Like I said, I used three classical Machine Learning models to the end of the project: Logistic Regression, Decision Tree, Random Forest and Gradient Boosted Tree. To make predictions be more accurate I choose to apply each of the previous three models using a K-Fold Cross Validation approach with K=5. In this way I also fine-tuned model's parameter: regParam
and elasticNetParam
(for LR), maxDepth
and Impurity
(for DT), and, maxDepth
and numTrees
(for RF). Before the Cross Validator I decided to apply a simple initial pipeline consisting of: StringIndexer, OneHotEncoder, VectorAssembler and StandardScaler. Finally, this is the overall ML Pipeline
According to the above image StandardScaler and OneHotEncoder are inside an "Optional" Box. That's because: OneHotEncoder is used only if the train set contains also categorical features, except for Decision Tree in which it is not applied at all; StandardScaler is applied only if it is required by the experiments.

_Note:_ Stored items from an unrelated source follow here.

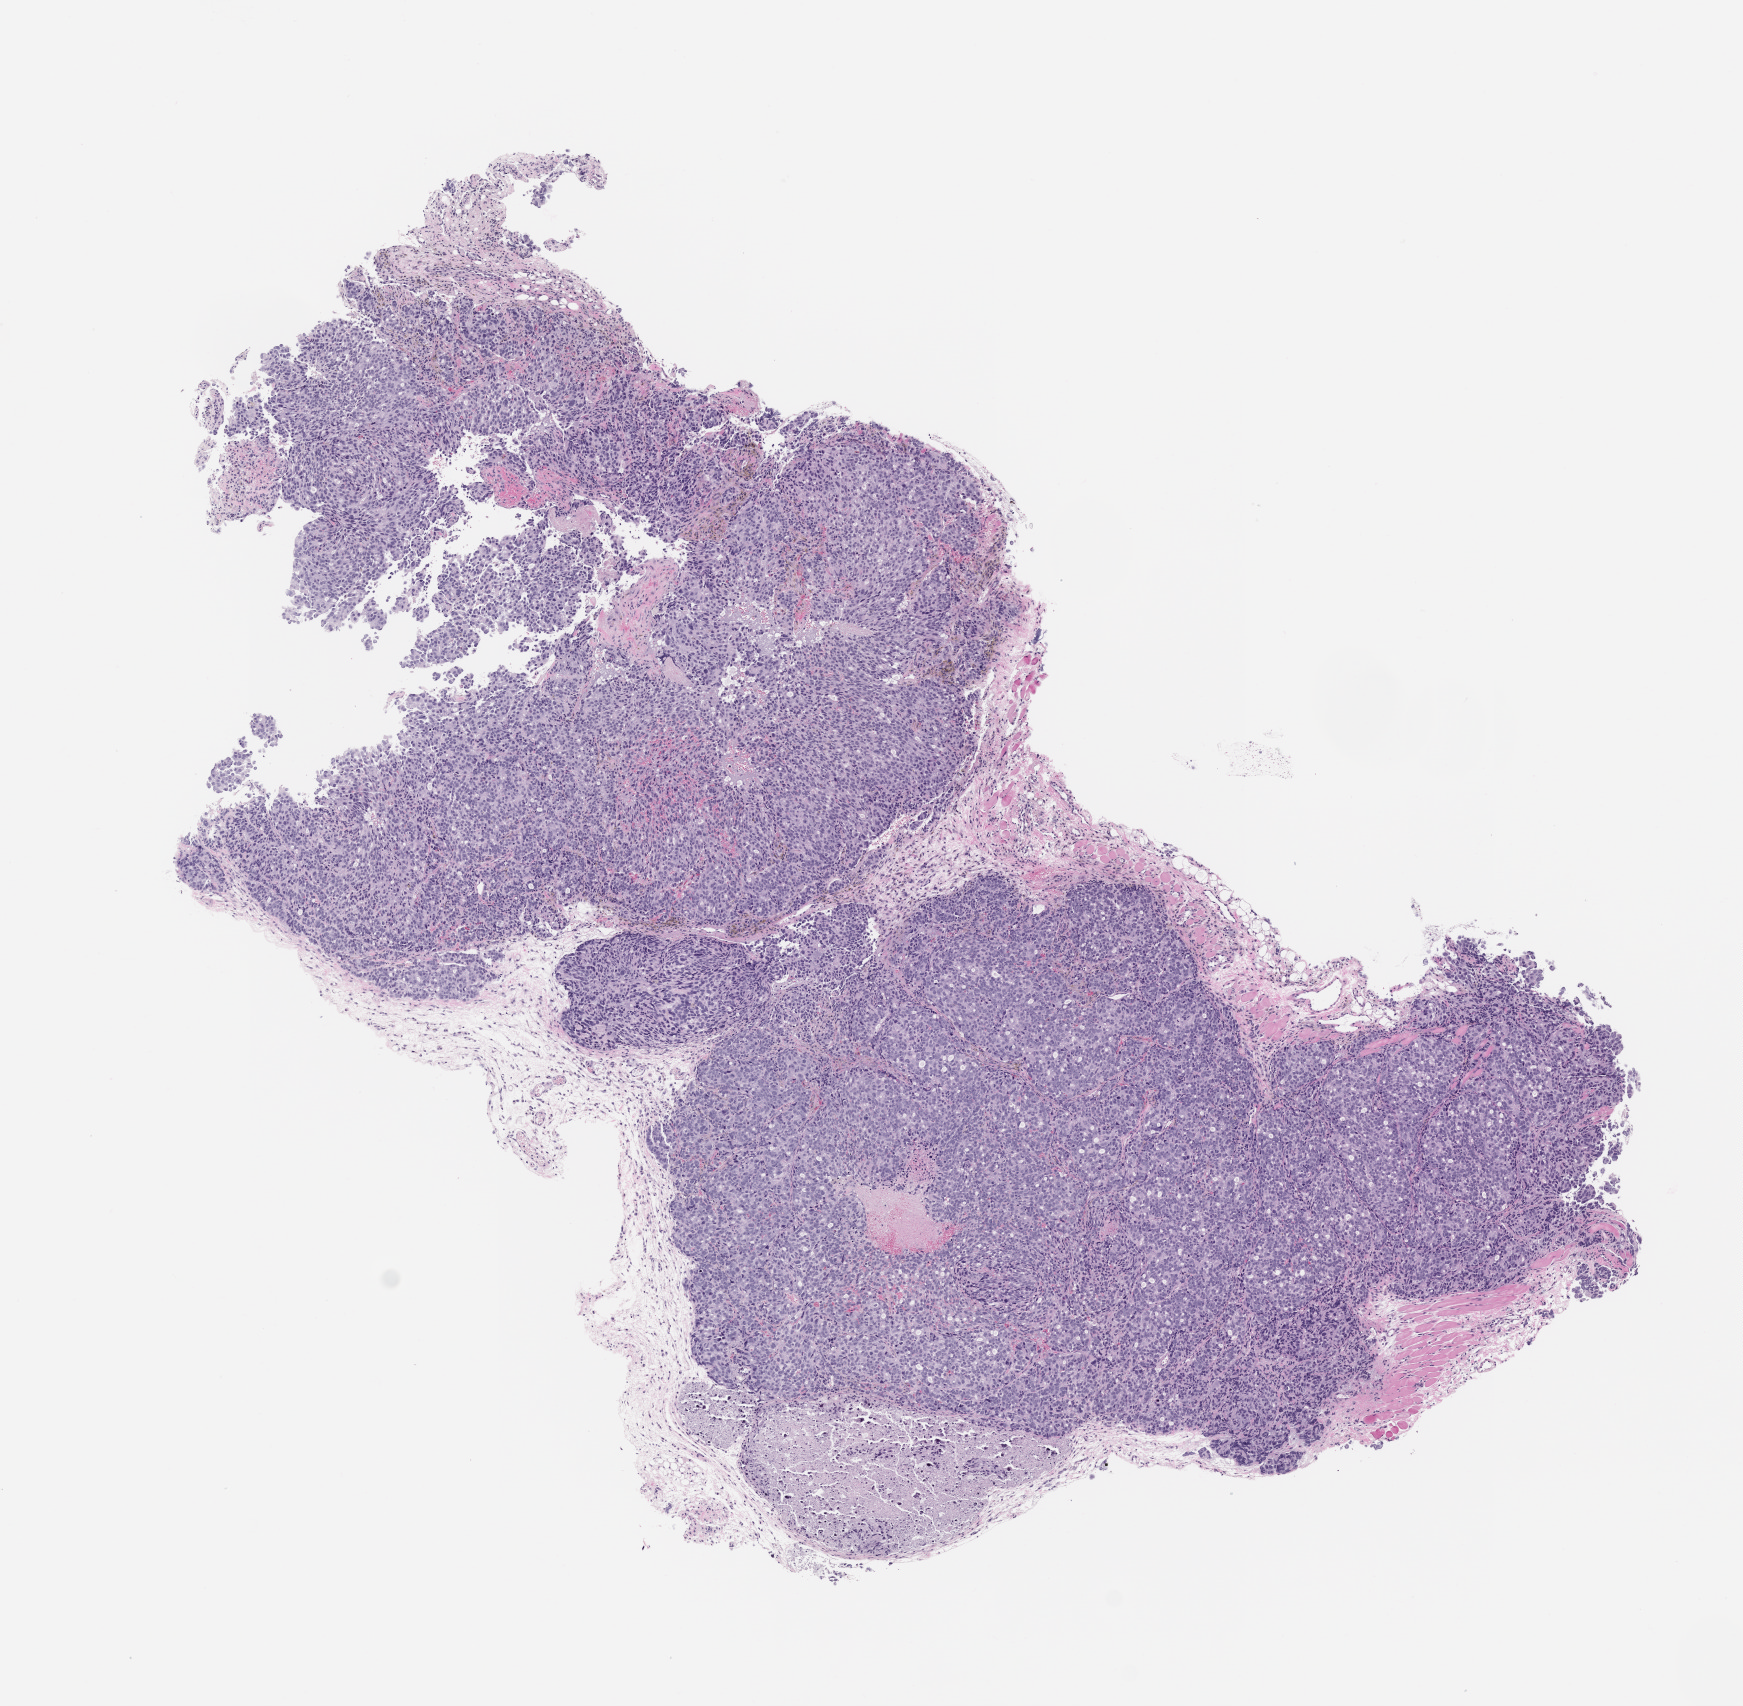
Whole-slide image, haematoxylin and eosin: patient-derived xenograft (human tumor grown in a mouse) — shown as a low-resolution overview of the whole scanned area (about 7.0 x 6.9 mm), formalin-fixed paraffin-embedded section, originating tumor site category: prostate.
* originating patient diagnosis: Prostate Carcinoma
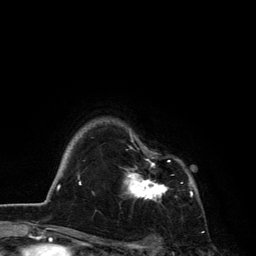
Breast MRI, one axial slice. Slice 103 of 134 in the series (ordered by position). Cropped to one breast. Dynamic contrast-enhanced series, time point 2 of 6 at this slice position (early post-contrast). 3 T. TE 2.8 ms, TR 7.5 ms. 256 × 256 image matrix. Female patient.
Structures marked on this image (semi-automatically segmented with operator editing):
- enhancing-tissue mask used for the functional tumour volume (all voxels passing the contrast-enhancement thresholds inside the analysis volume; usually the tumour): bounding box [x1, y1, x2, y2] px = [121, 130, 192, 201]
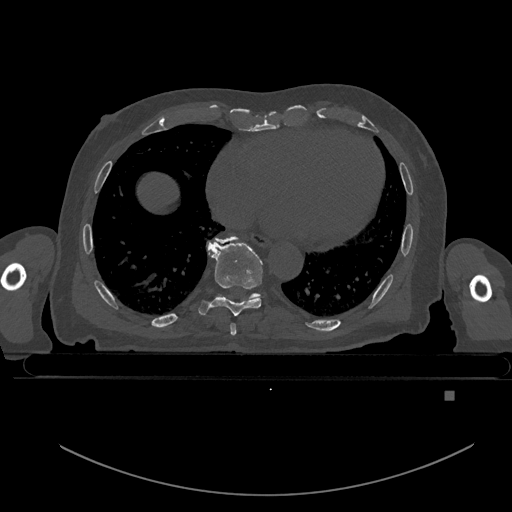
CT including the spine, one axial slice; position 195 of 969 along the scan axis; bone window (W 1800 / L 400 HU); 0.5 mm slice thickness; 512 × 512 image matrix. Patient: male, 82 years. Case-level facts recorded for this patient, not image findings: primary cancer: prostate; vertebrae with lytic lesions (as recorded): T11, T9, T8, T2.
Outlined on this slice (semi-automatically segmented with operator editing):
- T7 vertebra: bounding box <230,323,236,336> (left, top, right, bottom; pixels)
- T8 vertebra: <198,237,263,316>
- T9 vertebra: <215,236,260,300>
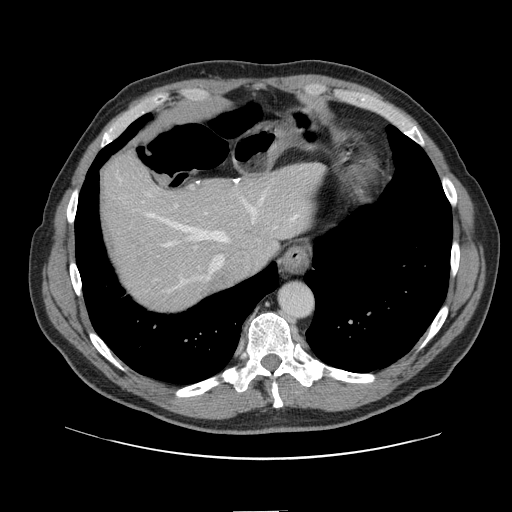
Contrast-enhanced abdominal CT, one axial slice. Slice 121 of 161 in the series (ordered by position). 120 kVp. Soft-tissue window (W 400 / L 40 HU). 2.5 mm slice thickness. 512 × 512 image matrix, field of view 412 × 412 mm. Case-level facts recorded for this patient, not image findings: patient: female, age 60 years at operation; diagnosis: colorectal cancer liver metastases, imaged before liver resection; multiple liver metastases: no.
Structures marked on this image (outlined manually by an expert reader):
- hepatic veins: bounding box <119,179,299,292> (left, top, right, bottom; pixels)
- liver: <101,156,318,310>
- planned liver remnant (the part of the liver to remain after resection): <101,155,318,298>
- liver metastasis: <200,273,227,295>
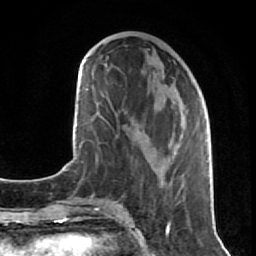
Breast MRI (dynamic contrast-enhanced), one axial slice; position 31 of 80 along the scan axis; cropped to one breast; dynamic contrast-enhanced series, time point 2 of 7 at this slice position (early post-contrast); 1.5 T; TE 2.6 ms, TR 5.7 ms; 2 mm slice thickness; 256 × 256 image matrix, field of view 160 × 160 mm. Female patient.
Annotated regions visible in this slice (semi-automatic segmentation, software-assisted and operator-edited):
- enhancing-tissue mask used for the functional tumour volume (all voxels passing the contrast-enhancement thresholds inside the analysis volume; usually the tumour): bounding box [x1, y1, x2, y2] px = [134, 132, 207, 188]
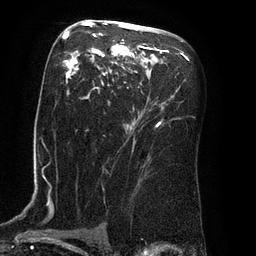
Breast MRI (dynamic contrast-enhanced), one axial slice; slice 49 of 80 in the series (ordered by position); cropped to one breast; dynamic contrast-enhanced series, time point 2 of 8 at this slice position (early post-contrast); 3 T; TE 2.1 ms, TR 4.4 ms; 2 mm slice thickness; 256 × 256 image matrix, field of view 180 × 180 mm. Female patient.
Outlined on this slice (semi-automatically segmented with operator editing):
- enhancing-tissue mask used for the functional tumour volume (all voxels passing the contrast-enhancement thresholds inside the analysis volume; usually the tumour): bounding box [x1, y1, x2, y2] px = [63, 22, 166, 127]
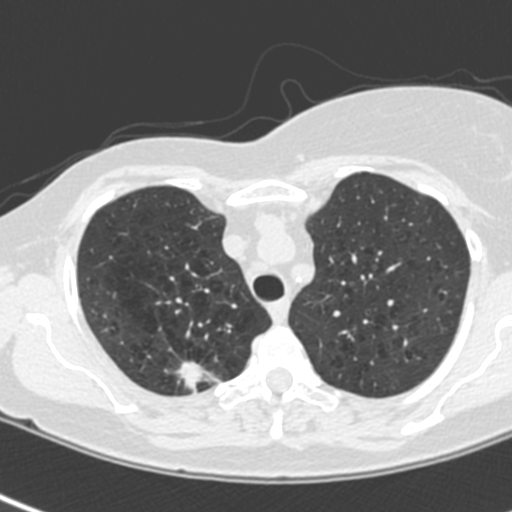
Low-dose screening chest CT, one axial slice; slice 176 of 214 in the series (ordered by position); lung window (W 1500 / L -600 HU); 1.3 mm slice thickness; 512 × 512 image matrix.
Outlined on this slice (manually delineated by an expert):
- lesion 1 (tumor, upper lobe of right lung): box from (x=177, y=361) to (x=206, y=392) px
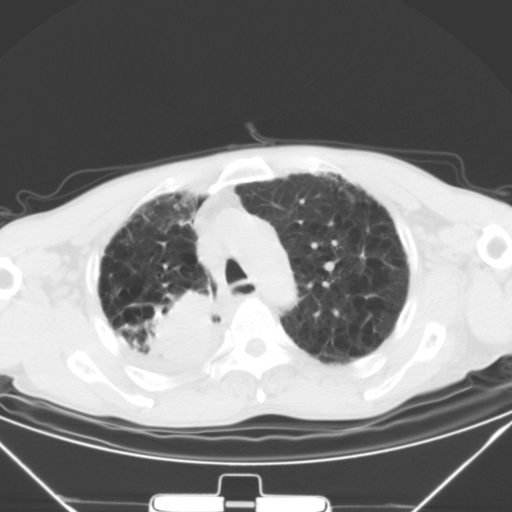
Chest CT, one axial slice. Slice 37 of 50 in the series (ordered by position). 120 kVp. Lung window (W 1500 / L -600 HU). 5 mm slice thickness. 512 × 512 image matrix, field of view 373 × 373 mm. Patient: male, 65 years. Case-level facts recorded for this patient, not image findings: clinical TNM (as recorded): T3 N1 M1a.
Structures marked on this image (bounding box drawn by a radiologist):
- lung tumour (recorded histology: squamous cell carcinoma): bounding box [x1, y1, x2, y2] px = [131, 284, 234, 378]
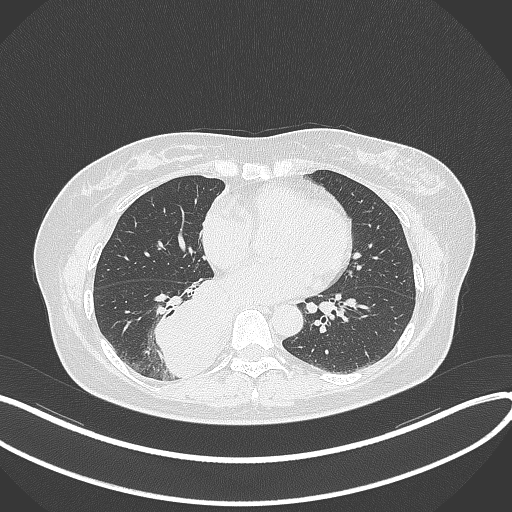
Chest CT, one axial slice; position 149 of 331 along the scan axis; reconstruction kernel B70f; lung window (W 1500 / L -600 HU); 512 × 512 image matrix, field of view 400 × 400 mm. Patient: female, 54 years. Case-level facts recorded for this patient, not image findings: clinical TNM (as recorded): T4 N0 M0.
Outlined on this slice (rectangle marked by the reading radiologist):
- lung tumour (recorded histology: adenocarcinoma): box from (x=150, y=280) to (x=234, y=381) px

The following image describes the runned experiments
The following tables shows the results given by the previous experiments
Accuracy | Numerical | All Features | Categorical |
---|---|---|---|
Logistic Regression | 0.9772 - 0.97735 ( 0.9099 - 0.9099) | 0.9777 (0.9033) | 0.9733 (0.8604) |
Decision Tree | 0.9773 - 0.9773 (0.8586 - 0.8586) | 0.9790 (0.8586) | 0.9734 (0.7862) |
Random Forest | 0.9787 - 0.9789 (0.9390 - 0.9397) | 0.9786 (0.9410) | 0.9734 (0.8829) |
Gradient BT | 0.9837 - 0.9838 (0.9432 - 0.9428) | 0.9844 (0.9486) | 0.9746 (0.8823) |
AUC ROC | Numerical | All Features | Categorical |
---|---|---|---|
Logistic Regression | 0.832 - 0.834 (0.840 - 0.840) | 0.857 (0.862) | 0.800 (0.801) |
Decision Tree | 0.428 - 0.428 ( 0.535-0.535 ) | 0.858(0.535) | 0.707 (0.679) |
Random Forest | 0.844 - 0.845 (0.864 - 0.866) | 0.848 (0.872) | 0.784 (0.810) |
Gradient BT | 0.913 - 0.911 (0.931 - 0.930) | 0.920 (0.940) | 0.845 (0.850) |
F1-Score | Numerical | All Features | Categorical |
---|---|---|---|
Logistic Regression | 0.7137 - 0.7139 (0.6446 - 0.6446) | 0.7227 (0.6556) | 0.5897 (0.6109) |
Decision Tree | 0.7138 - 0.7138 (0.6101 - 0.6101) | 0.7472 (0.6101) | 0.5961 (0.5999) |
Random Forest | 0.7406 - 0.7438 (0.6787 - 0.6787) | 0.7390 (0.6842) | 0.4932 (0.6165) |
Gradient BT | 0.8148 - 0.8159 (0.7267 - 0.7268) | 0.8245 (0.7416) | 0.6540 (0.6400) |
Precision | Numerical | All Features | Categorical |
---|---|---|---|
Logistic Regression | 0.853 - 0.852 ( 0.572 - 0.572) | 0.858 (0.574) | 0.706 (0.542) |
Decision Tree | 0.878 - 0.878 ( 0.541 - 0.541) | 0.869 (0.541) | 0.732 (0.529) |
Random Forest | 0.935 - 0.937(0.611 - 0.612) | 0.930 (0.616) | 0.486 (0.550) |
Gradient BT | 0.932 - 0.932 (0.637 - 0.637) | 0.937 (0.652) | 0.821 (0.559) |
Recall | Numerical | All Features | Categorical |
---|---|---|---|
Logistic Regression | 0.613 - 0.614 ( 0.737- 0.737) | 0.624 (0.764) | 0.505 (0.699) |
Decision Tree | 0.601 - 0.601 (0.698 - 0.698) | 0.654 (0.698) | 0.502 (0.692) |
Random Forest | 0.613 - 0.616 (0.762 - 0.761) | 0.613 (0.768) | 0.5 (0.701) |
Gradient BT | 0.723 - 0.725 (0.844 - 0.845) | 0.735 (0.859) | 0.543 (0.748) |
X - Y
means that X
obtained with standardization (i.e., applying the StandardScaler) while Y
not.
X (Y)
means that X
obtained without oversampling, while Y
obtained with oversampling
The entire project has been written using the PySpark framework on the Community Edition Databricks platform.